▶ **TEXT BLOCK**:
I think Summer of Sam is a sermon, rather than an oddly misshapen Scorsese-esque target board for critics to hurl abuse at. In fact, many Spike Lee films are cinematic attempts at cultural preaching, therefore it should come as no surprise that this particular movie can be interpreted as one as well. Hence, everything we see in Summer of Sam is a tool working in service of a message the preacher wants us to leave with and ponder on the way home. And it just so happens that this culturally relevant message not only isn’t confined to the period the film is set in, nor that it particularly refers to the era contemporary to the filmmaker, but it is perhaps most relevant today. Twenty-five years after the film’s release. Forty-seven years after Son of Sam’s brief reign of terror.

▶ **Data entries**:

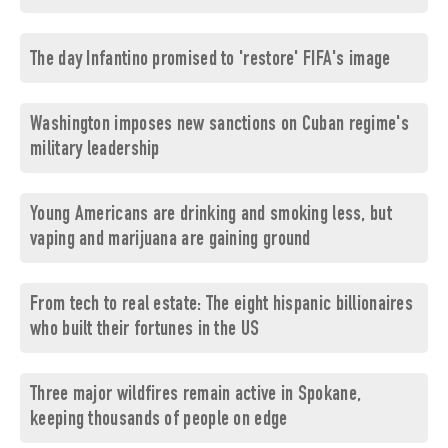
The day Infantino promised to 'restore' FIFA's image
Washington imposes new sanctions on Cuban regime's
military leadership
Young Americans are drinking and smoking less, but
vaping and marijuana are gaining ground
From tech to real estate: The eight hispanic billionaires
who built their fortunes in the US
Three major wildfires remain active in Spokane,
keeping thousands of people on edge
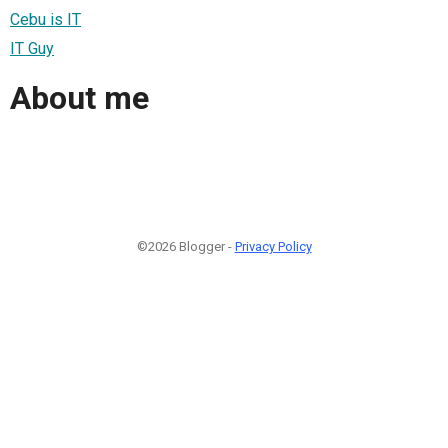
Cebu is IT
IT Guy
About me
©2026 Blogger -
Privacy Policy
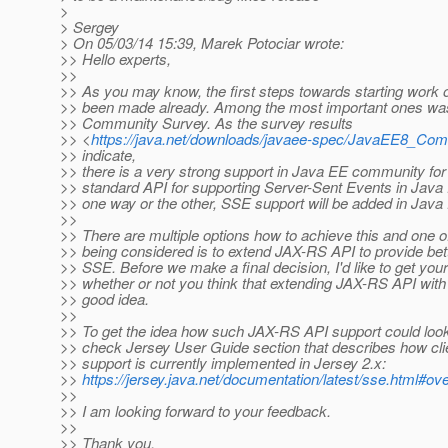
>
> Sergey
> On 05/03/14 15:39, Marek Potociar wrote:
>> Hello experts,
>>
>> As you may know, the first steps towards starting work
>> been made already. Among the most important ones wa
>> Community Survey. As the survey results
>> <
https://java.net/downloads/javaee-spec/JavaEE8_Co
>> indicate,
>> there is a very strong support in Java EE community for
>> standard API for supporting Server-Sent Events in Java 
>> one way or the other, SSE support will be added in Java 
>>
>> There are multiple options how to achieve this and one o
>> being considered is to extend JAX-RS API to provide bett
>> SSE. Before we make a final decision, I'd like to get you
>> whether or not you think that extending JAX-RS API with
>> good idea.
>>
>> To get the idea how such JAX-RS API support could look 
>> check Jersey User Guide section that describes how cl
>> support is currently implemented in Jersey 2.x:
>>
https://jersey.java.net/documentation/latest/sse.html#ov
>>
>> I am looking forward to your feedback.
>>
>> Thank you,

▶ **YOUR TASK**:
Transcribe the passage on Summer of Sam, reproducing everything from "I think Summer" down to "reign of terror.".

▶ **ANSWER FOR THE TASK**:
I think Summer of Sam is a sermon, rather than an oddly misshapen Scorsese-esque target board for critics to hurl abuse at. In fact, many Spike Lee films are cinematic attempts at cultural preaching, therefore it should come as no surprise that this particular movie can be interpreted as one as well. Hence, everything we see in Summer of Sam is a tool working in service of a message the preacher wants us to leave with and ponder on the way home. And it just so happens that this culturally relevant message not only isn’t confined to the period the film is set in, nor that it particularly refers to the era contemporary to the filmmaker, but it is perhaps most relevant today. Twenty-five years after the film’s release. Forty-seven years after Son of Sam’s brief reign of terror.